Counter Culture

Larry Clark & his influence on street culture

We look at how the work of the polarizing photographer has had a lasting impact on modern Street Culture that doesn't seem to be ending any time soon...



In 1971 Clark released Tulsa, a photo documentary, showing the real lives of the friends he grew up with in the eponymous Oklahoma town, and the problems they and Larry himself (a teen drug user) faced. This was his first foray into documenting the issues that affected young people, and was seen a ground-breaking work, offering an insight into the world of drug use and sex among the youth of suburban America.

In 1983, he followed up with his second book, Teenage Lust. Having moved to New York he documented youth street culture there, having seen the same issues he captured, and felt affected by personally, in Tulsa.

Both books still resonate now, and have have produced a number of iconic images that have in turn been showcased by streetwear and skate brands across the world, including Supreme, Stussy and more recently Fuct.

2005 - SUPREME

Back in 2005 Larry teamed up with Supreme to create two early iterations of their now legendary artist skate deck series, using imagery from Tulsa and Teenage Lust. He was given half of the stock, which in turn he gave away to local skaters. The decks now hang in museums.

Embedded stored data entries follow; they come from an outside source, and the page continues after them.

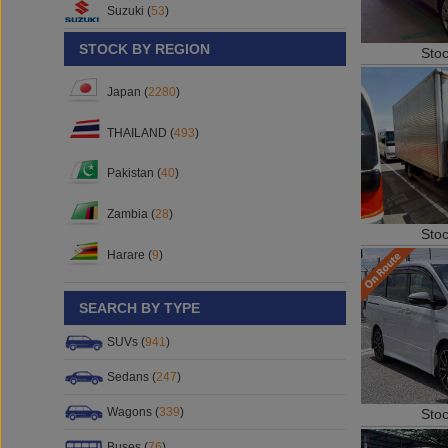
Suzuki (
53
)
STOCK BY REGION
Sto
Japan (
2280
)
THAILAND (
493
)
Pakistan (
40
)
Zambia (
28
)
Sto
Harare (
9
)
SEARCH BY TYPE
SUVs (
941
)
Sedans (
247
)
Wagons (
339
)
Sto
Buses (
76
)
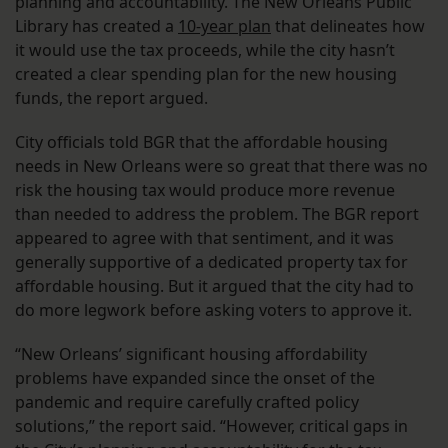
planning and accountability. The New Orleans Public
Library has created a
10-year plan
that delineates how
it would use the tax proceeds, while the city hasn’t
created a clear spending plan for the new housing
funds, the report argued.
City officials told BGR that the affordable housing
needs in New Orleans were so great that there was no
risk the housing tax would produce more revenue
than needed to address the problem. The BGR report
appeared to agree with that sentiment, and it was
generally supportive of a dedicated property tax for
affordable housing. But it argued that the city had to
do more legwork before asking voters to approve it.
“New Orleans’ significant housing affordability
problems have expanded since the onset of the
pandemic and require carefully crafted policy
solutions,” the report said. “However, critical gaps in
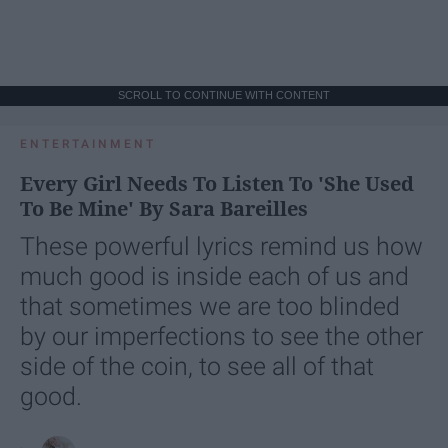
SCROLL TO CONTINUE WITH CONTENT
ENTERTAINMENT
Every Girl Needs To Listen To 'She Used
To Be Mine' By Sara Bareilles
These powerful lyrics remind us how
much good is inside each of us and
that sometimes we are too blinded
by our imperfections to see the other
side of the coin, to see all of that
good.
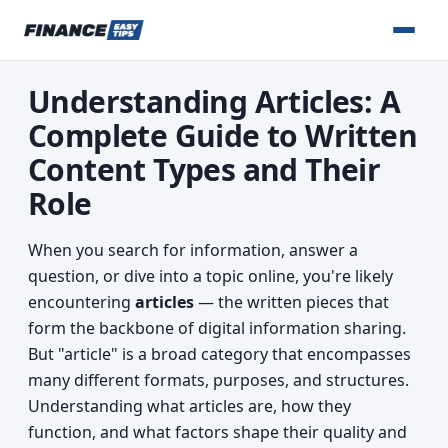
Understanding Articles: A
Complete Guide to Written
Content Types and Their
Role
When you search for information, answer a
question, or dive into a topic online, you're likely
encountering
articles
— the written pieces that
form the backbone of digital information sharing.
But "article" is a broad category that encompasses
many different formats, purposes, and structures.
Understanding what articles are, how they
function, and what factors shape their quality and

Back in 2014, the Japanese label Wacko Maria joined forces with Larry on a collaborative photo book. As well as his photography, the book featured new and archival imagery.

2015 - BEAMS T

Japan's legendary BEAMS T created a homage to Clark in the form of a highly limited and extremely varied collection of tees, hoodies and skate decks, all featuring iconic imagery from the Tulsa book.

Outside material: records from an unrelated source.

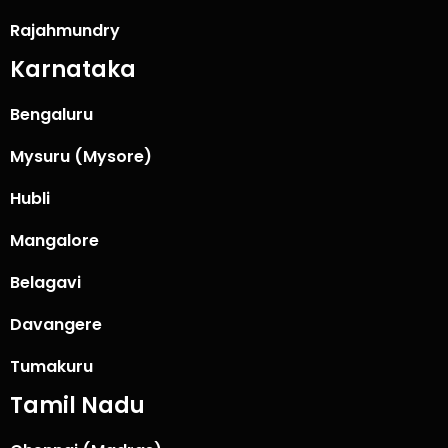
Rajahmundry
Karnataka
Bengaluru
Mysuru (Mysore)
Hubli
Mangalore
Belagavi
Davangere
Tumakuru
Tamil Nadu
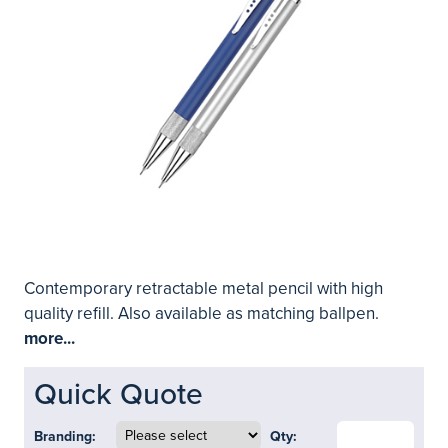
Contemporary retractable metal pencil with high
quality refill. Also available as matching ballpen.
more...
Quick Quote
Branding:
Qty:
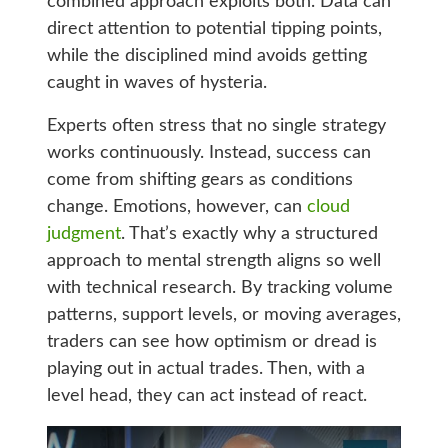
combined approach exploits both. Data can
direct attention to potential tipping points,
while the disciplined mind avoids getting
caught in waves of hysteria.
Experts often stress that no single strategy
works continuously. Instead, success can
come from shifting gears as conditions
change. Emotions, however, can
cloud
judgment
. That’s exactly why a structured
approach to mental strength aligns so well
with technical research. By tracking volume
patterns, support levels, or moving averages,
traders can see how optimism or dread is
playing out in actual trades. Then, with a
level head, they can act instead of react.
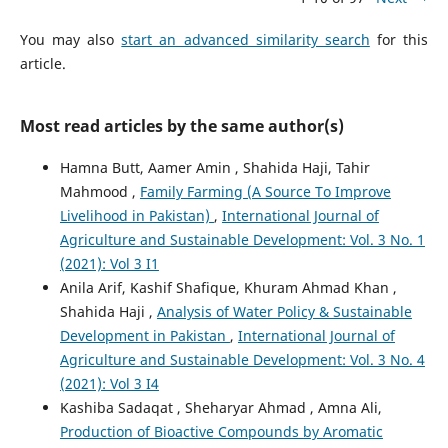
You may also
start an advanced similarity search
for this
article.
Most read articles by the same author(s)
Hamna Butt, Aamer Amin , Shahida Haji, Tahir
Mahmood ,
Family Farming (A Source To Improve
Livelihood in Pakistan)
,
International Journal of
Agriculture and Sustainable Development: Vol. 3 No. 1
(2021): Vol 3 I1
Anila Arif, Kashif Shafique, Khuram Ahmad Khan ,
Shahida Haji ,
Analysis of Water Policy & Sustainable
Development in Pakistan
,
International Journal of
Agriculture and Sustainable Development: Vol. 3 No. 4
(2021): Vol 3 I4
Kashiba Sadaqat , Sheharyar Ahmad , Amna Ali,
Production of Bioactive Compounds by Aromatic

Through the 80s and into the 90s, Clark's facination with youth and street culture in New York City continued. Here he met Chloe Sevigny, the fledgling Supreme skate team, and probably most significantly, Harmony Korine. Discovering a shared passion for film, Clark asked Korine to write a screenplay about the lives of young New Yorkers in the time of the AIDS crisis, and so Kids was born...

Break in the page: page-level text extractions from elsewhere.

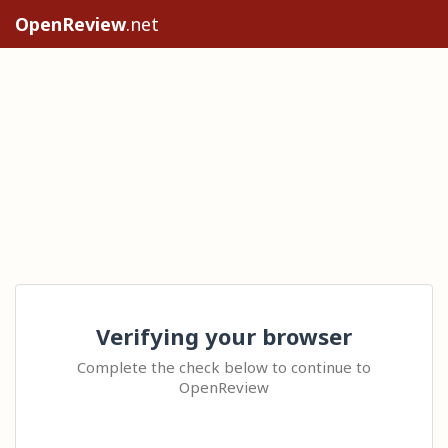
OpenReview
.net
Verifying your browser
Complete the check below to continue to
OpenReview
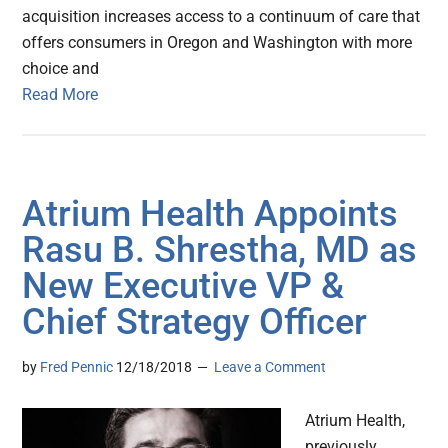
acquisition increases access to a continuum of care that
offers consumers in Oregon and Washington with more
choice and
Read More
Atrium Health Appoints
Rasu B. Shrestha, MD as
New Executive VP &
Chief Strategy Officer
by
Fred Pennic
12/18/2018
Leave a Comment
Atrium Health,
previously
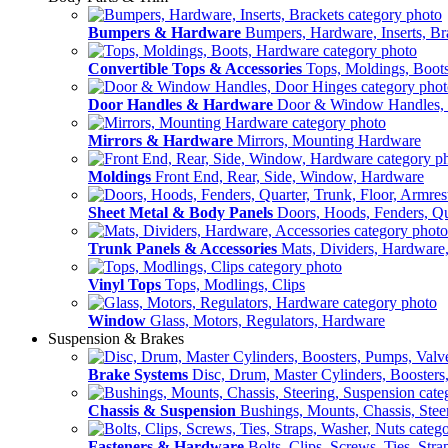
Bumpers & Hardware
Bumpers, Hardware, Inserts, Br
Convertible Tops & Accessories
Tops, Moldings, Boot
Door Handles & Hardware
Door & Window Handles,
Mirrors & Hardware
Mirrors, Mounting Hardware
Moldings
Front End, Rear, Side, Window, Hardware
Sheet Metal & Body Panels
Doors, Hoods, Fenders, Qua
Trunk Panels & Accessories
Mats, Dividers, Hardware,
Vinyl Tops
Tops, Modlings, Clips
Window
Glass, Motors, Regulators, Hardware
Suspension & Brakes
Brake Systems
Disc, Drum, Master Cylinders, Boosters
Chassis & Suspension
Bushings, Mounts, Chassis, Stee
Fasteners & Hardware
Bolts, Clips, Screws, Ties, Str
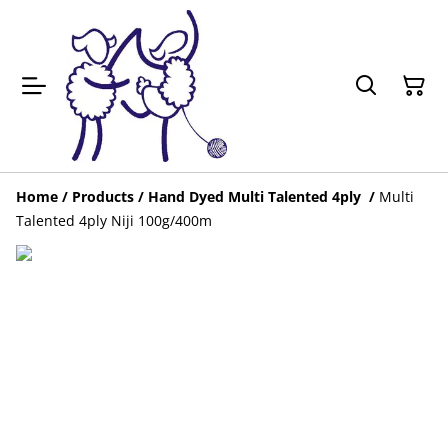
Home
/
Products
/
Hand Dyed Multi Talented 4ply
/
Multi
Talented 4ply Niji 100g/400m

The influence of Kids seems as strong today as it did in 1995, as much as it isn't an easy watch, the reality of the story telling resonates with young people, through generations and across the world. As such, imagery from the film, and the accompanying book has been adopted by global brands, new and old has been used in all manner of guises as a tribute to one of the most important films in the realm of modern street culture, including a recent collab with Japan's Flagstuff, on a highly limited capsule collection of tees and shirts...

2000s and beyond - after kids...

While Kids continues to be the most referenced of Clark's work - Supreme's 2015 anniversary series is still a grail for so many - it seems like there will always be a place in street culture for Larry Clark. However, the relationship isn't one sided, and perhaps this adds to the longevity of his work, and his ability to spot a collaboration that will truly work. He's an avid collector of skateboards and streetwear tees, obsessed with the imagery and slogans, particularly Fuct, who's work he has collected avidly for years.